I think this link will solve your problem and I use it to solve my ssh not login problem. The keypoint is to run
ssh root#node02 'restorecon -R -v /root/.ssh'
this command will fix SE
http://blog.firedaemon.com/2011/07/27/passwordless-root-ssh-public-key-authentication-on-centos-6/
After following previous steps I had to set the permission to ".." in the .ssh folder:
Once I had for ~/.ssh:
drwx------ 2 build build 4096 Nov 4 14:35 .
drwx------ 6 build build 4096 Nov 4 14:34 ..
-rw------- 1 build build 400 Nov 4 14:35 authorized_keys
It worked!
Thanks.

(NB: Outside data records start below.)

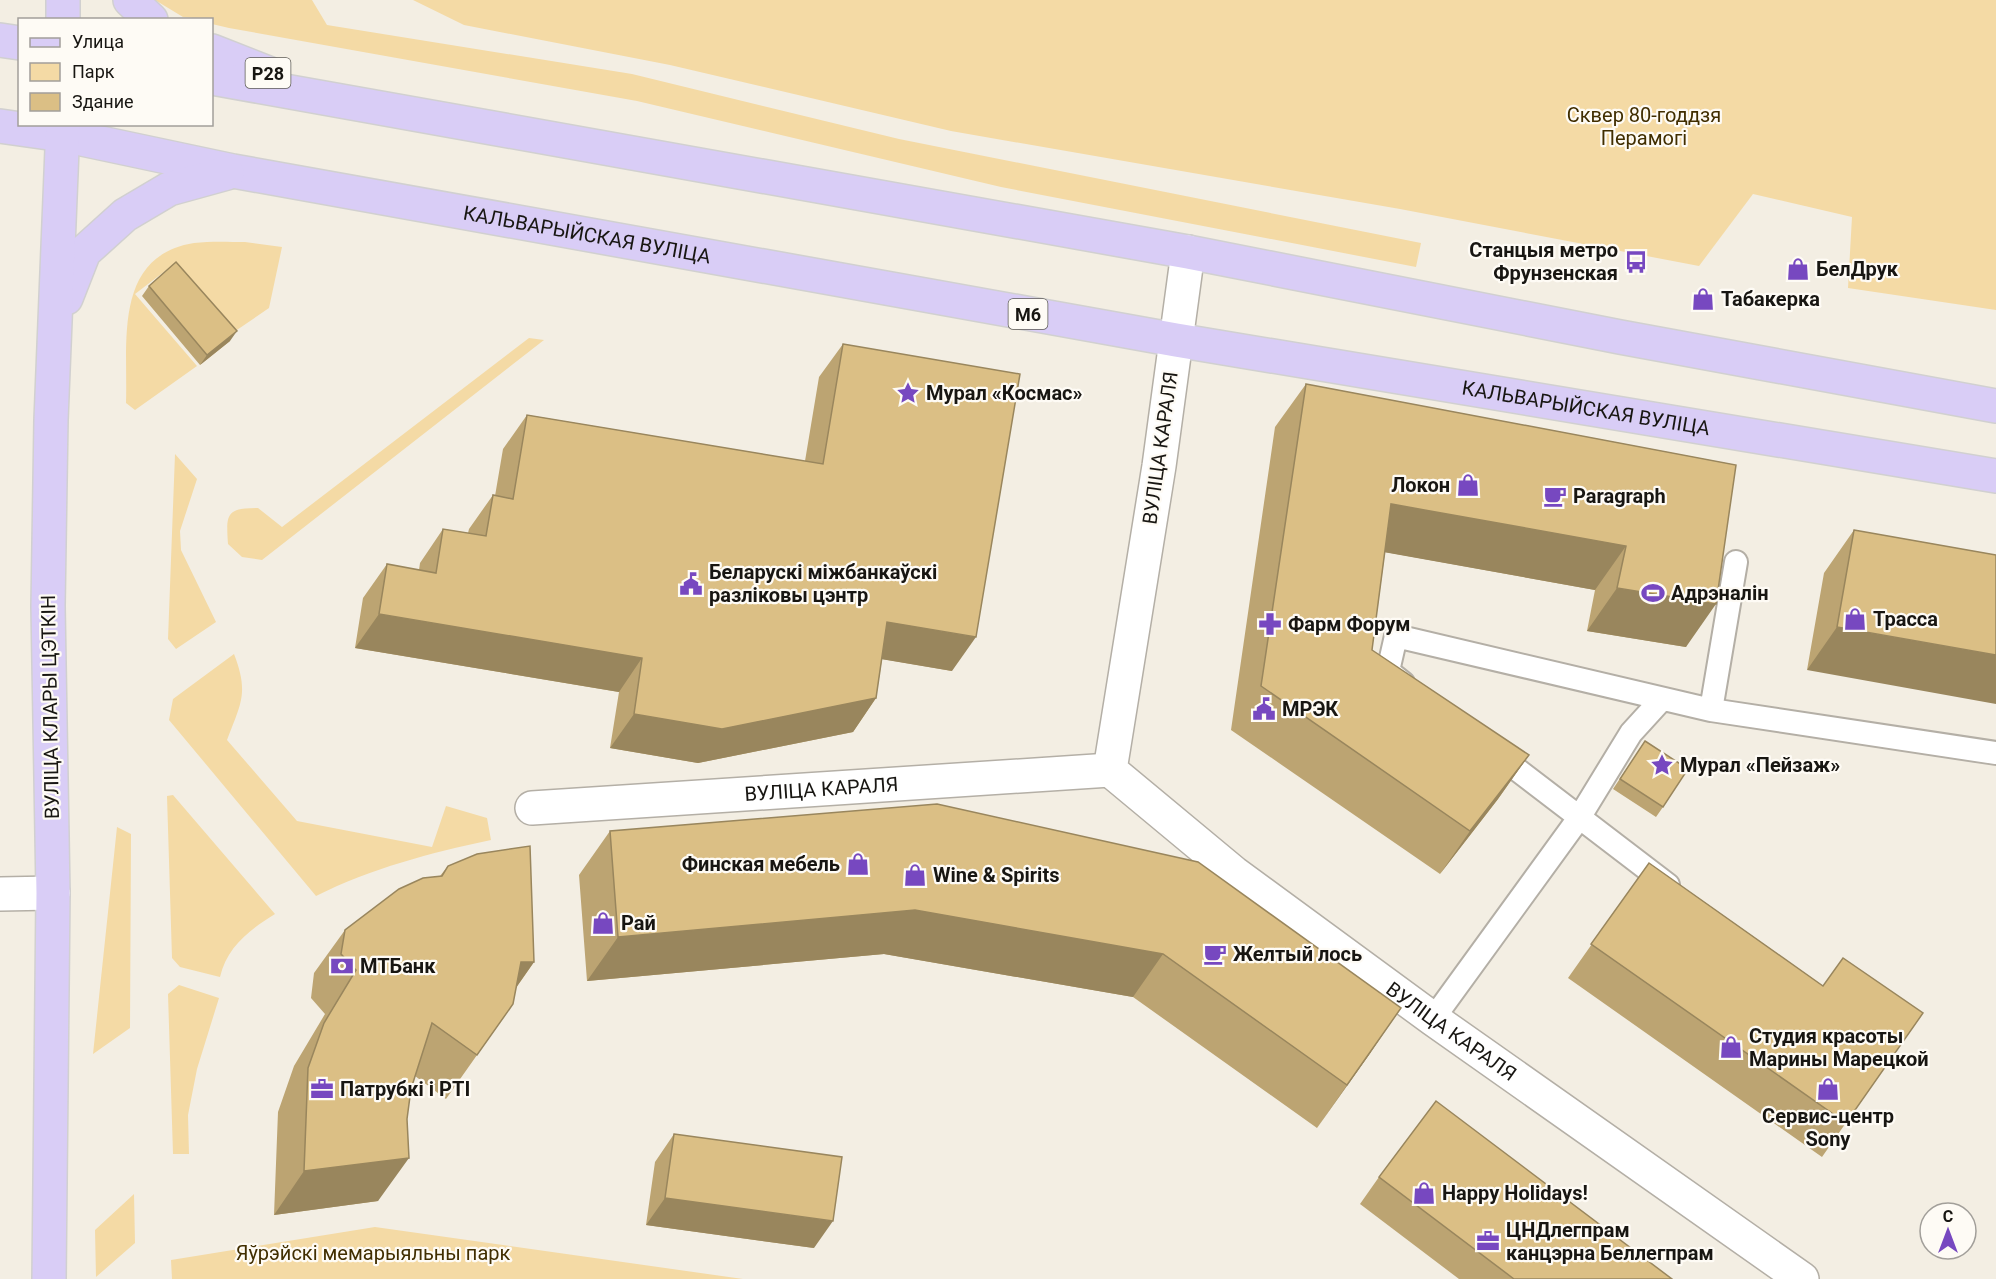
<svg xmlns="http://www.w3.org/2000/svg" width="1996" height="1279" viewBox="0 0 1996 1279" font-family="Roboto,sans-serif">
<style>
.green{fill:#f4daa5}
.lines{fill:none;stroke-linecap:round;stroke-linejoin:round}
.lane-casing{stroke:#b4afa6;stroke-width:26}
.street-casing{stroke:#b4afa6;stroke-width:36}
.secondary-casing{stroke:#b4afa6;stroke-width:36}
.primary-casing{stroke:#d1d0d0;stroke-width:36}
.lane{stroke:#fff;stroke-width:22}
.street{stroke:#fff;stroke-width:33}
.secondary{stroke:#fff;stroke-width:33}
.primary{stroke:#d9cdf6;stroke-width:33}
.wall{fill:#bca472}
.shaded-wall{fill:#99865d}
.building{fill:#dbbf85;stroke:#99865d;stroke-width:1.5}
.labels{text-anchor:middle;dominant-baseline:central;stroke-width:4.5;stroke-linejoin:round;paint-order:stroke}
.shield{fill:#fefbf5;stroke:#5d5b56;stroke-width:1.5}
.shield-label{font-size:18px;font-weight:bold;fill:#181612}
.park-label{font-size:20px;fill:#412e00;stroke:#fefbf5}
.street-label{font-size:20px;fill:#181612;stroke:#fefbf5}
.poi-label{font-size:20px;font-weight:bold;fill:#181612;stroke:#fefbf5;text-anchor:start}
</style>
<rect width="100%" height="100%" fill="#f3eee3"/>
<path class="green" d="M155 0H312L327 25 632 74 899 139 1421 243 1416 267 1001 187 637 101 229 28 212 24V20L183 17Z
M413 0H1996V310L1848 288 1852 217 1753 194 1699 266 1400 209 951 131 670 65 464 25Z
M245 242 282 247 269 308 231 334 169 268 135 294 197 366 135 410 126 403C128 342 113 256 194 243 211 241 229 242 245 242Z
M529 338 544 340 262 560 242 557 228 544C226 514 226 508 258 508L282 527Z
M175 454 197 479 180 531 181 550 216 622 176 649 168 639Z
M234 654C249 693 241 703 227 740L297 821 432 847 446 806 487 818 491 840C430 853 372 868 316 896L169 720 173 699Z
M173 795 275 914C249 930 227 947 220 977L180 967 172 958 167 796Z
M117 827 131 834 130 1028 93 1054Z
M179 985 219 998 197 1069 188 1115 189 1154H173L168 994Z
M134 1194 135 1243 96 1277 95 1230Z
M375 1227 743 1279H172L171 1260Z"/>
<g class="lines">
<g class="lane-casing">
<path id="lane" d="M1736 562 1711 710 1996 753
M1403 683 1388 671 1396 636 1711 710
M1494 752 1668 885
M1433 1019 1579 818 1631 733 1662 699"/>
</g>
<g class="street-casing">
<g id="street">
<path id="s1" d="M532 808 1110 770"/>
</g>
</g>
<g class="secondary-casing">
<g id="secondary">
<path id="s2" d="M1188 252 1159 466 1110 770 1234 873 1433 1019 1802 1279"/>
<path d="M0 894 53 893"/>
</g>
</g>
<g class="primary-casing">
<g id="primary">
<path d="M63 0V20"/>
<path d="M130 0 151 20"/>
<path d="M0 40 20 43"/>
<path d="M212 51 268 73"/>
<path d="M212 78 1188 252 1620 337 1996 406"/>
<path id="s3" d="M0 126 63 135 233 171 1176 340 1996 476"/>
<path d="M66 298 84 252 125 215 169 189 227 173"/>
<path d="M49 1279 53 893 48 606 51 420 63 124"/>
</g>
</g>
<use href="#lane" class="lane"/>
<use href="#street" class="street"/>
<use href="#secondary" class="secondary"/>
<use href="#primary" class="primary"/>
</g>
<path class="wall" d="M149 286 230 341 200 365 142 296Z
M843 344 952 671 882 659 876 698 853 732 698 763 610 748 619 692 355 648 363 598 387 564 419 570 420 563 443 529 468 533 469 529 493 495 495 496 503 449 527 415 805 461 819 377Z
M1306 384 1736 465 1686 647 1587 631 1595 590 1385 552 1372 650 1529 755 1498 799 1440 874 1231 730 1275 427Z
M1854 530 1996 555 1807 670 1824 573Z
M1645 741 1663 807 1656 817 1613 789Z
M610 831 1198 862 1371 1052 1317 1128 1133 997 884 954 587 981 579 875Z
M1649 863 1823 986 1923 1013 1822 1157 1568 978Z
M448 866 534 962 516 988 513 1004 446 1099 415 1076 378 1201 274 1215 278 1112 294 1066 325 1014 311 998 314 973 345 930 440 876Z
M674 1134 814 1248 646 1225 655 1162Z
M1379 1177 1672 1279H1459L1360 1204Z"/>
<path class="shaded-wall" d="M237 331 230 341 200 365 207 355Z
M1391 504 1626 546 1595 590 1361 548Z
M1617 588 1716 604 1686 647 1587 631Z
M379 614 642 658 619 692 355 648Z
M887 622 976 637 952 671 863 656Z
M1837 627 1996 655V704L1807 670Z
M876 698 853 732 698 763 610 748 634 714Z
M1529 755 1498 799 1440 874 1470 831Z
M915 910 1163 954 1133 997 884 954 587 981 618 937Z
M521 962H534L503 1006Z
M1401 1008 1371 1052 1317 1128 1347 1085Z
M409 1158 378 1201 274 1215 304 1171Z
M665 1198 833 1221 814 1248 646 1225Z"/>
<path class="building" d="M176 262 237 331 207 355 149 286Z
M843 344 1020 374 976 637 887 622 876 698 722 729 634 714 642 658 379 614 387 564 436 573 443 529 486 536 493 495 513 499 527 415 823 464Z
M1306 384 1736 465 1716 604 1617 588 1626 546 1391 504 1372 650 1529 755 1470 831 1261 686Z
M1854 530 1996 555V655L1837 627Z
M1645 741 1688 769 1663 807 1620 779Z
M937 804 1198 862 1401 1008 1347 1085 1163 954 915 910 618 937 610 831Z
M530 846 534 962H521L513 1004 477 1055 432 1023 411 1089 407 1119 409 1158 304 1171 308 1068 324 1023 356 970 341 954 345 930 399 889 423 878 442 876 448 866 477 854Z
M1649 863 1823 986 1843 958 1923 1013 1846 1123 1591 944Z
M1436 1101 1672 1279H1514L1379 1177Z
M674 1134 842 1157 833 1221 665 1198Z"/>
<defs>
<g id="bus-bare" transform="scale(1.8)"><path d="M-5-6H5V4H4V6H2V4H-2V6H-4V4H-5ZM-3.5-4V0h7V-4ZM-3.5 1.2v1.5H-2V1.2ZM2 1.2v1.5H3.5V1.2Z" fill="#7748c0" stroke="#fefbf5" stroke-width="2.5" paint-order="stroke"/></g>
<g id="shop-bare" transform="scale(1.8)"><path d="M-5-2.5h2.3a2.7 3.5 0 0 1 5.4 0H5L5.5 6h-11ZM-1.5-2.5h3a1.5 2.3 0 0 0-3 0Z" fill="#7748c0" stroke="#fefbf5" stroke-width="2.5" paint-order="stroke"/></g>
<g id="sight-bare" transform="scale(1.8)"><path d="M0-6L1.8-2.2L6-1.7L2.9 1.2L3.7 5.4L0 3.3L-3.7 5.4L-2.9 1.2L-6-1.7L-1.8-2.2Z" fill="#7748c0" stroke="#fefbf5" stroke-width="2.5" paint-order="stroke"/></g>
<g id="cafe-bare" transform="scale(1.8)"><path d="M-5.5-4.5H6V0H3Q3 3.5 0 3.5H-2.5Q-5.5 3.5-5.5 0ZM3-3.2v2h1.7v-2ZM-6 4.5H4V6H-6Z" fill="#7748c0" stroke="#fefbf5" stroke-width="2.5" paint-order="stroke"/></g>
<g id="civic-bare" transform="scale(1.8)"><path d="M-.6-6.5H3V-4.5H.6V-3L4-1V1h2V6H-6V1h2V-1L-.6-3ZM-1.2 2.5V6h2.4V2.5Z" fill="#7748c0" stroke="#fefbf5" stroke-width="2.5" paint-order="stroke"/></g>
<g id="stadium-bare" transform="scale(1.8)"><path d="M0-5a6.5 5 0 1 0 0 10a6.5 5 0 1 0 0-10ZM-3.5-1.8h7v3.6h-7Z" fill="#7748c0" stroke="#fefbf5" stroke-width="2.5" paint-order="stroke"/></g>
<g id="pharmacy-bare" transform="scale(1.8)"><path d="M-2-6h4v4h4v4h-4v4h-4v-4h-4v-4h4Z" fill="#7748c0" stroke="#fefbf5" stroke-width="2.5" paint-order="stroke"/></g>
<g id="bank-bare" transform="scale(1.8)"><path d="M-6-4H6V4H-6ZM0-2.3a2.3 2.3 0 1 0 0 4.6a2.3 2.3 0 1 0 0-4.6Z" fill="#7748c0" stroke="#fefbf5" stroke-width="2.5" paint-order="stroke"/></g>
<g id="office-bare" transform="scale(1.8)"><path d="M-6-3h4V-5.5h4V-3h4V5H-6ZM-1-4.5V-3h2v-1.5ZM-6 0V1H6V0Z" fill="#7748c0" stroke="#fefbf5" stroke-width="2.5" paint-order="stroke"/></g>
</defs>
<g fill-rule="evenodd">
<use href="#bus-bare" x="1636" y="262"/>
<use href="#shop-bare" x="1798" y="269"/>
<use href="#shop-bare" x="1703" y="299"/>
<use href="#sight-bare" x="908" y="393"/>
<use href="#shop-bare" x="1468" y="485"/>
<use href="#cafe-bare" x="1555" y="496"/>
<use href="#civic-bare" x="691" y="584"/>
<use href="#stadium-bare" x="1653" y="593"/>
<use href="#shop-bare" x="1855" y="619"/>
<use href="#pharmacy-bare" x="1270" y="624"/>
<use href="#civic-bare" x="1264" y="709"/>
<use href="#sight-bare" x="1662" y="765"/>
<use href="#shop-bare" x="858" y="864"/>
<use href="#shop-bare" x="915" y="875"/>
<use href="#shop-bare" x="603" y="923"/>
<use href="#cafe-bare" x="1215" y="954"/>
<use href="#bank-bare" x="342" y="966"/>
<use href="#shop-bare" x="1731" y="1047"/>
<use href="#office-bare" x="322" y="1089"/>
<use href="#shop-bare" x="1828" y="1089"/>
<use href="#shop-bare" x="1424" y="1193"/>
<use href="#office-bare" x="1488" y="1241"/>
</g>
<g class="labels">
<g class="shield">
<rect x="245.5" y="58" width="45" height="30" rx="4.5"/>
<rect x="1008.5" y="299" width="39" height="30" rx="4.5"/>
</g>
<g class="shield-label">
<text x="268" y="73">Р28</text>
<text x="1028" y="314">М6</text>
</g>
<g class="park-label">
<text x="1644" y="115">Сквер 80-годдзя<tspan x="1644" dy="23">Перамогі</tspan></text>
<text x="373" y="1253">Яўрэйскі мемарыяльны парк</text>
</g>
<g class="street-label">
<text stroke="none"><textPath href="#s3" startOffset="597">КАЛЬВАРЫЙСКАЯ ВУЛІЦА</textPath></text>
<text stroke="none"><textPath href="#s3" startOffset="1611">КАЛЬВАРЫЙСКАЯ ВУЛІЦА</textPath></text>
<text transform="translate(1160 448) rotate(-82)">ВУЛІЦА КАРАЛЯ</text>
<text transform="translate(50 707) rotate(-91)">ВУЛІЦА КЛАРЫ ЦЭТКІН</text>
<text stroke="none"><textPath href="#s1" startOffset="290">ВУЛІЦА КАРАЛЯ</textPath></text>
<text stroke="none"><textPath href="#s2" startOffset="954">ВУЛІЦА КАРАЛЯ</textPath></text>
</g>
<g class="poi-label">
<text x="1618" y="250" text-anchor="end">Станцыя метро<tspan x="1618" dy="23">Фрунзенская</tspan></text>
<text x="1816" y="269">БелДрук</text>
<text x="1721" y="299">Табакерка</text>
<text x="926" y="393">Мурал «Космас»</text>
<text x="1450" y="485" text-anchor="end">Локон</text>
<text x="1573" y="496">Paragraph</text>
<text x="709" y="572">Беларускі міжбанкаўскі<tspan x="709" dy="23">разліковы цэнтр</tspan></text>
<text x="1671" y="593">Адрэналін</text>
<text x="1873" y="619">Трасса</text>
<text x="1288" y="624">Фарм Форум</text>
<text x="1282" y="709">МРЭК</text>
<text x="1680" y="765">Мурал «Пейзаж»</text>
<text x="840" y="864" text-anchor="end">Финская мебель</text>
<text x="933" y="875">Wine &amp; Spirits</text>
<text x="621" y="923">Рай</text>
<text x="1233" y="954">Желтый лось</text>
<text x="360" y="966">МТБанк</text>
<text x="1749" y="1036">Студия красоты<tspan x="1749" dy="23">Марины Марецкой</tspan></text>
<text x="340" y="1089">Патрубкі і РТІ</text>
<text x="1828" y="1116" text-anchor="middle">Сервис-центр<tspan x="1828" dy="23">Sony</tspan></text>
<text x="1442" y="1193">Happy Holidays!</text>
<text x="1506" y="1230">ЦНДлегпрам<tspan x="1506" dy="23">канцэрна Беллегпрам</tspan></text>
</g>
</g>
<rect x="18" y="18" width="195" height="108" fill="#fefbf5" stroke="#a29f9a" stroke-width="1.5"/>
<rect x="30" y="38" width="30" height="9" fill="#d9cdf6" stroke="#a29f9a" stroke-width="1.5"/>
<text x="72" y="48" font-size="18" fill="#181612">Улица</text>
<rect x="30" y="63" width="30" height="18" fill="#f4daa5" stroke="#a29f9a" stroke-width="1.5"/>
<text x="72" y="78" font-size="18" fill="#181612">Парк</text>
<rect x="30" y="93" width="30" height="18" fill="#dbbf85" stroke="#a29f9a" stroke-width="1.5"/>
<text x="72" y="108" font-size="18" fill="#181612">Здание</text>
<g transform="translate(1948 1231)"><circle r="28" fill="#fefbf5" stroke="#a29f9a" stroke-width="1.5"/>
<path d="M0-4.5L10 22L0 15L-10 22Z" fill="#7748c0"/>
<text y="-9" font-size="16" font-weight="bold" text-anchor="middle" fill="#181612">С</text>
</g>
</svg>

Damian
I had the exact same problem and have been scratching my head for an entire afternoon.
It turned out to be a small sshd_config file issue.
first, change access mod on .ssh folder of the remote host to user access only.
chmod 700 ~/.ssh
next, go to /etc/ssh/sshd_config, change StrictModes yes to StrictModes no. If it's commented out, then specifically add StrictModes no into the file.
That solved the issue.
And one more thing I just found, I had to edit the .ssh/authorized_keys file to and make hostname fully qualified. Otherwise, I couldn't use the fully qualified name in the scp/ssh command. Now both fully qualified (like "host.company.com") & the relative name ("host") work, given that both hosts are in the "company.com" domain. ssh-keygen created the public key file with just the hostname.